January 27th is Holocaust Remembrance Day. Felicia and I visited an exhibit on displaced persons camps after World War II sponsored by the United Nations and the YIVO Institute. It will be in the lobby of UN Headquarters in Manhattan until February 23. The exhibit focused on the daily lives of the 250,000 Jewish refugees in the DP camps who survived the European Holocaust that took the lives of 6 million Jews. The exhibit also displayed Nazi anti-Jewish propaganda and anti-Semitic conspiracy theories.
Israel’s Yad Vashem Holocaust Museum contributed a Book of Names listing 4.8 million names of Jews who were murdered by Nazi Germany. I tried to find my father’s grandfather, aunt and cousins in the online version of the Book of names but without luck because I am not certain of their first names. There are thousands of Singers and Zingers from Poland listed.
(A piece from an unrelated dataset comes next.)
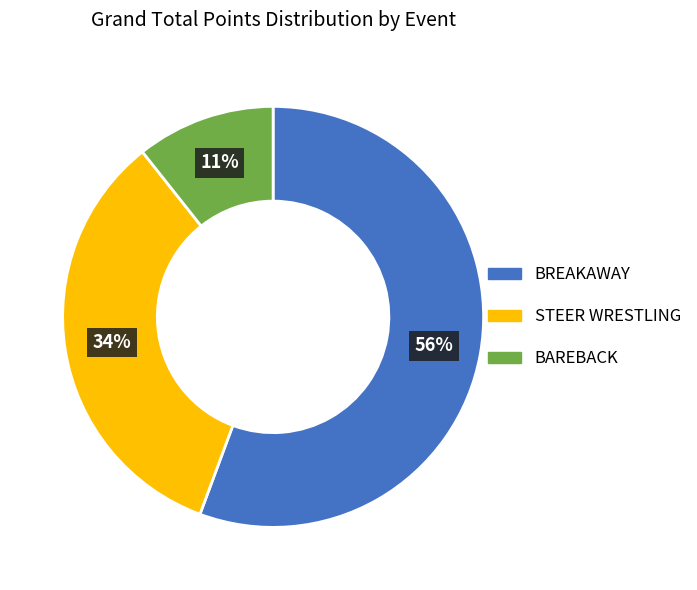

Do STEER WRESTLING and BAREBACK together represent more than half of the pie?

No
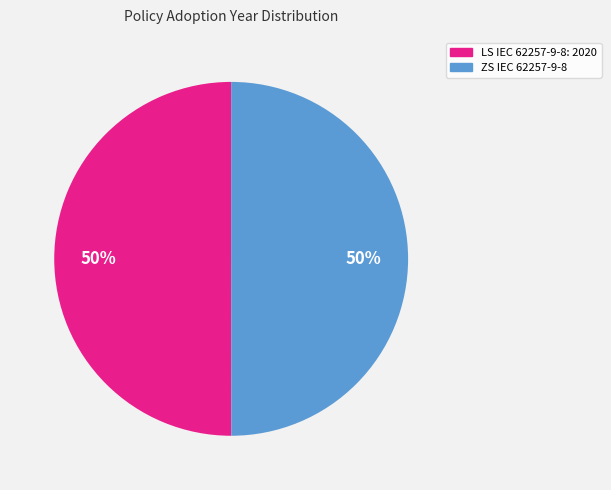

The ZS IEC 62257-9-8 slice represents 50% of the pie. True or false?

True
The United Nations Relief and Rehabilitation Administration was created in 1943 while the war in Europe was still waging. After the war there were hundreds of displaced persons camps in the American controlled zones of Germany and Austria. At first Jews were treated by the military as enemy citizens and kept in camps with displaced Germans and Austrians, many of whom were Nazi collaborators. This situation quickly ended and Jews were moved into their own camps where they were able to gradually acclimate to normal lives. There were soccer teams, schools, marriages, and babies being born. It is estimated that 1.5 million Jewish children were exterminated by the Nazis and fewer than 40,000 survived.
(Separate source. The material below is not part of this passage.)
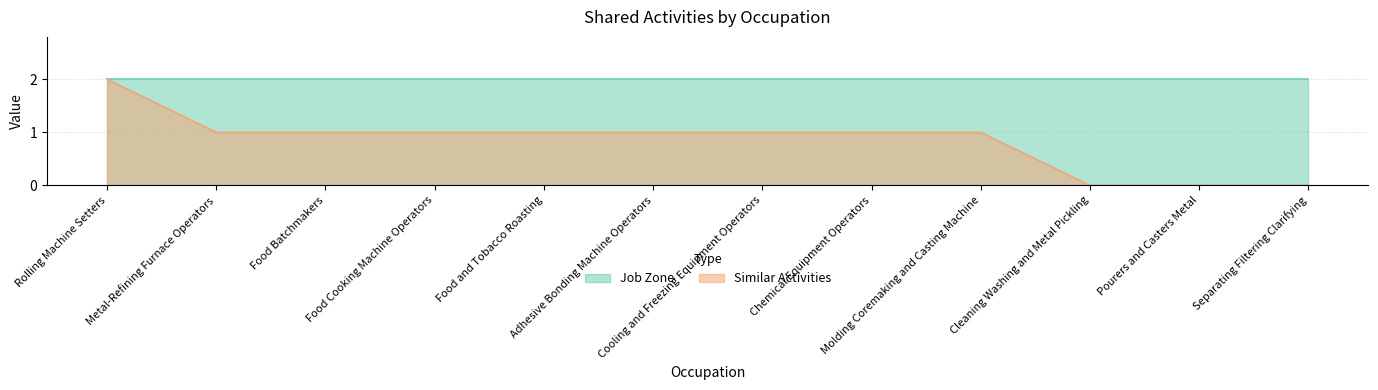

What is the maximum value shown in the chart?

2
About 250,000 Jews survived the Holocaust and were assigned to the camps while the victorious allies debated their future. No one really wanted them. The United States refused to lift immigration quotas in the 1930s to allow refugees fleeing Eastern Europe to enter the country. It continued to severely restrict entry at the end of the war and it wasn’t until 1948 that Congress passed legislation to allow 50,000 Jewish survivors of the Holocaust and their children to become American.
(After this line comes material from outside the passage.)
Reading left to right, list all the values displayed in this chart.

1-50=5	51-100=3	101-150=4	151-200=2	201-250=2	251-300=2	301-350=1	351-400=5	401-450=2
I know on our floor at 1400 Jesup Avenue in the Bronx there was a woman with a number tattooed on her arm who had survived the camps. She rarely came out of the apartment. It was furnished all in white and she was constantly cleaning. She had a son who was the age of my younger brother who was never permitted to go outside and play with the other kids.
One of the best part of the exhibit was the comparison between the post-war refugees and refugees today. There are tens of thousands of refugees on the U.S. southern border fleeing criminal gangs, abusive militaries, and the impact of climate change and the United States again is refusing to let desperate people enter.
The exhibit also included photographs and artifacts from the camps like children’s dolls and Shabbot candlesticks. The anti-Semitic posters were from the collection of Arthur Langerman. His parents fled from Eastern Europe to Belgium where he was born. When he was about a year-and-a-half old, the Gestapo arrested his parents and they were sent to concentration camps. Under an agreement between Belgium and German officials, young children like him remained in Belgium in orphanages. Langerman’s father died in the camps. His mother survived Birkenau and they were later reunited in Belgium.